#### DOCUMENT SEGMENT:
# # # # # # #
The curve of cases of severe acute respiratory syndrome (SARS) in Brazil continues to decline, approaching the level recorded in April 2022—the lowest level since the onset of COVID-19 in Brazil, early in 2020.

The figures can be found in the latest InfoGripe report, released yesterday (Aug 24) by research foundation Fiocruz, with data covering up to August 20.

Of all 27 Brazilian states, only Acre and Roraima show an upward trend in SARS cases in the last six weeks, while the Federal District, Espírito Santo, and Paraná are stable. In the other 22 states, the curve is on the wane.

For the last three weeks alone, however, more states present an upward trend, chief among them Ceará, Paraíba, and São Paulo.

The foundation notes that, even though the landscape is favorable overall, a recent uptick was observed in the number of cases among 5–11-year-olds in most of Brazil. Preliminary numbers show that, in some states of the Central-West and South regions, there is a predominance of positive results for rhinovirus, which points toward a resumption of the usual respiratory viruses.

Although these viruses are less alarming than the novel coronavirus, research coordinator Marcelo Gomes pointed out, caution is still in order.
# # # # # # #
#### TASKS TO COMPLETE:
- a) Based on the passage about SARS cases in Brazil, decide whether each statement agrees with it, answering yes or no and quoting the deciding words: (i) Over the last six weeks, Acre and Roraima are the only states where SARS cases are rising. (ii) The InfoGripe report covers data up to August 24. (iii) A predominance of rhinovirus results was found in some states of the North region.
- b) Continue the passage about SARS cases in Brazil, starting after its final sentence.

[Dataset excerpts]
# # # # # # #
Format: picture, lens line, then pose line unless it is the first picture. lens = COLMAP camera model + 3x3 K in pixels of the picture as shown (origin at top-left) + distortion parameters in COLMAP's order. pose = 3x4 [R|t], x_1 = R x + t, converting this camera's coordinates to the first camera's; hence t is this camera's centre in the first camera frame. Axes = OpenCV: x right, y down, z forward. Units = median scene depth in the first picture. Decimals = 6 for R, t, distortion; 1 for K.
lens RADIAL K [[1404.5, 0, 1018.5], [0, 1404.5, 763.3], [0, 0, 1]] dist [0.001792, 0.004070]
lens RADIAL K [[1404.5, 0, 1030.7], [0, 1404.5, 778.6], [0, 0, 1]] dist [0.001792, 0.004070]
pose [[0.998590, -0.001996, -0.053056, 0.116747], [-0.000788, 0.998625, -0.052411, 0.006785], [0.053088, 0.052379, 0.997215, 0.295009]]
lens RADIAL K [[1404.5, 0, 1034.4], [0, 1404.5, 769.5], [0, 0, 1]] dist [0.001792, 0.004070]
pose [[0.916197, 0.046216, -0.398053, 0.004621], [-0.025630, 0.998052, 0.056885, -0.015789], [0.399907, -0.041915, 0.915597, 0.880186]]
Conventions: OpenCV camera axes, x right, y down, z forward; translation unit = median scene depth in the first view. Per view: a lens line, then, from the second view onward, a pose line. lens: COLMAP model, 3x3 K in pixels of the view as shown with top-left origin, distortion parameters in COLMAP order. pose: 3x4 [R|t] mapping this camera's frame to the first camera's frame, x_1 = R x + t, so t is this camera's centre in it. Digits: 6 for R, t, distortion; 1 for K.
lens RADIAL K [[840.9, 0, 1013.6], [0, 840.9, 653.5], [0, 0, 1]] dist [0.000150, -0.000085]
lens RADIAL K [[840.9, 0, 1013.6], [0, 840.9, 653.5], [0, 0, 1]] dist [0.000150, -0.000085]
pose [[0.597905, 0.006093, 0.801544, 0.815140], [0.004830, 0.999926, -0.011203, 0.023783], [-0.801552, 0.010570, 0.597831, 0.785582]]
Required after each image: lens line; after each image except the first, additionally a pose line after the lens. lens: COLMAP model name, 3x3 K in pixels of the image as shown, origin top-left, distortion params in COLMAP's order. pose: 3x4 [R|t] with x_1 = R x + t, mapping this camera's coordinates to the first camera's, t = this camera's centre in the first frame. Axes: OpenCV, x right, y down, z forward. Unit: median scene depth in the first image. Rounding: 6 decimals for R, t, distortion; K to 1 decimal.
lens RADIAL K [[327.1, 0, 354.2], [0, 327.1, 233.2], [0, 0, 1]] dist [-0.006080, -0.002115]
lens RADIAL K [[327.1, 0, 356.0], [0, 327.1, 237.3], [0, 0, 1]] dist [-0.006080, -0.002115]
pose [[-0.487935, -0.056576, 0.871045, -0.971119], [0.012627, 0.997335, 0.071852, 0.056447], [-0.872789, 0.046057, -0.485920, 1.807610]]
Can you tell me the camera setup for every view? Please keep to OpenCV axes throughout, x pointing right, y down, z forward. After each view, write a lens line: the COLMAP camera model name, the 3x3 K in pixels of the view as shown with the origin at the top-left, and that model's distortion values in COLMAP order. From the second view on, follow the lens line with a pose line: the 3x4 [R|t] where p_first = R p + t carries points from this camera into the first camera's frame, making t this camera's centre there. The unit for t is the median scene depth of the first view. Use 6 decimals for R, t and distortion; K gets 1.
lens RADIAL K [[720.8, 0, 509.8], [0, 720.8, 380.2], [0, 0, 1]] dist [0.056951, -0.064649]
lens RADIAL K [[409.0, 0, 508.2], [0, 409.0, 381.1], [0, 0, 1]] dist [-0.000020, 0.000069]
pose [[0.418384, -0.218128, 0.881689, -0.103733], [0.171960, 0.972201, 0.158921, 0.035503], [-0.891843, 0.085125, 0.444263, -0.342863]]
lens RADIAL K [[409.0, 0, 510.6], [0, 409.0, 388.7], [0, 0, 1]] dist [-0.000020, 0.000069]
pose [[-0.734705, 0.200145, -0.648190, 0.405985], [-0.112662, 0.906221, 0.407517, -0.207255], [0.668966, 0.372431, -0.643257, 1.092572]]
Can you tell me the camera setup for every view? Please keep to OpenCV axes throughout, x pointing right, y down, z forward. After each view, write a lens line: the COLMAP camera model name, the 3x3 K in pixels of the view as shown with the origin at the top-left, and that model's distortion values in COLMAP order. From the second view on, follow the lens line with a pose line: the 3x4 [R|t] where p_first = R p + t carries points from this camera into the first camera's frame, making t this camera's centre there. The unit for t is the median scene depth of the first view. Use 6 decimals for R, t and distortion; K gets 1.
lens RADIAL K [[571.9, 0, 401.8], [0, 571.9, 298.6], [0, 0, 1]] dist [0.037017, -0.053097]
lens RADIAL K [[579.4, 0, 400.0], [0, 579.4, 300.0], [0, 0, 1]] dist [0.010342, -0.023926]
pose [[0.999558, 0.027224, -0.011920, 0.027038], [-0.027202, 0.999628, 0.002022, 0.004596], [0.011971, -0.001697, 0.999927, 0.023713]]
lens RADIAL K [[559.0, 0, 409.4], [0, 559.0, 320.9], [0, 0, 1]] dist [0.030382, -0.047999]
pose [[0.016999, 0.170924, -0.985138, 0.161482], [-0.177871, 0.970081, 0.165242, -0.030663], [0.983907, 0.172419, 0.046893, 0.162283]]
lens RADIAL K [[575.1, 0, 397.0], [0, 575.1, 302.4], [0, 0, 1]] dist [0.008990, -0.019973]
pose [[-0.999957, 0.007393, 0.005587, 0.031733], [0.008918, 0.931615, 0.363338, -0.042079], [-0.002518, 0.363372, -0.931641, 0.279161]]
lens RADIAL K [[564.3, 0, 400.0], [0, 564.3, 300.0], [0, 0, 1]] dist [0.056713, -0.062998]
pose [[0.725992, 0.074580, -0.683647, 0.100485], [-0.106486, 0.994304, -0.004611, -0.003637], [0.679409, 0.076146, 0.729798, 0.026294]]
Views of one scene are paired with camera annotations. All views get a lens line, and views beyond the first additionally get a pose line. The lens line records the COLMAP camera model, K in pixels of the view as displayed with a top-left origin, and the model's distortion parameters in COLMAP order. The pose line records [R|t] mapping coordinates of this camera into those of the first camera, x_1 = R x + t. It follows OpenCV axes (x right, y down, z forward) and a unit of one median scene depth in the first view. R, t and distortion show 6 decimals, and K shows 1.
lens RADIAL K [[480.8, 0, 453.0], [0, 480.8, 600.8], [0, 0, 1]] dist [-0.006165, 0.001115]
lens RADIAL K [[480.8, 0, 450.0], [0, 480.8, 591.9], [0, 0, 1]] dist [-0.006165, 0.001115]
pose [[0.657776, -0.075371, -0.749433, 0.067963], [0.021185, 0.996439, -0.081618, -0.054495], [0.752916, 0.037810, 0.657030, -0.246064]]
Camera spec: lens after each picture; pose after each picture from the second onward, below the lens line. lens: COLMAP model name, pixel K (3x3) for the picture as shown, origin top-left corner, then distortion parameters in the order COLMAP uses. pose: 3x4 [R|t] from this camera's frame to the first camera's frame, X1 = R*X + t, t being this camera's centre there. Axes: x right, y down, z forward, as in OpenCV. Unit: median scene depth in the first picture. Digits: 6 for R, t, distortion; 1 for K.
# # # # # # #
#### WRITTEN ANSWERS:
- a)
(i) Yes: "only Acre and Roraima show an upward trend in SARS cases in the last six weeks"
(ii) No: "with data covering up to August 20"
(iii) No: "in some states of the Central-West and South regions, there is a predominance of positive results for rhinovirus"

- b)
“Such situation reinforces the role of minimum care, including keeping classrooms well ventilated and observing isolation among children with symptoms of respiratory infection, for proper treatment and the preservation of health in schools.”

Vaccine effectiveness

The study also notes that booster doses continue to bring additional protection, especially to the elderly. 

The document shows that the incidence of COVID-19–caused SARS among the non-vaccinated population is 17 cases in every 100 thousand people among those aged 60 to 69 years. This proportion drops to 13 cases in every 100 thousand among those who have been vaccinated but did not receive a booster dose, and sinks to seven cases per 100 thousand among those who took at least the first booster shot.

In the 70 to 79 age group, the people who have not been vaccinated face an incidence of 44 cases per 100 thousand, while those who have at least taken the first booster shot show a proportion of 19 cases in every 100 thousand.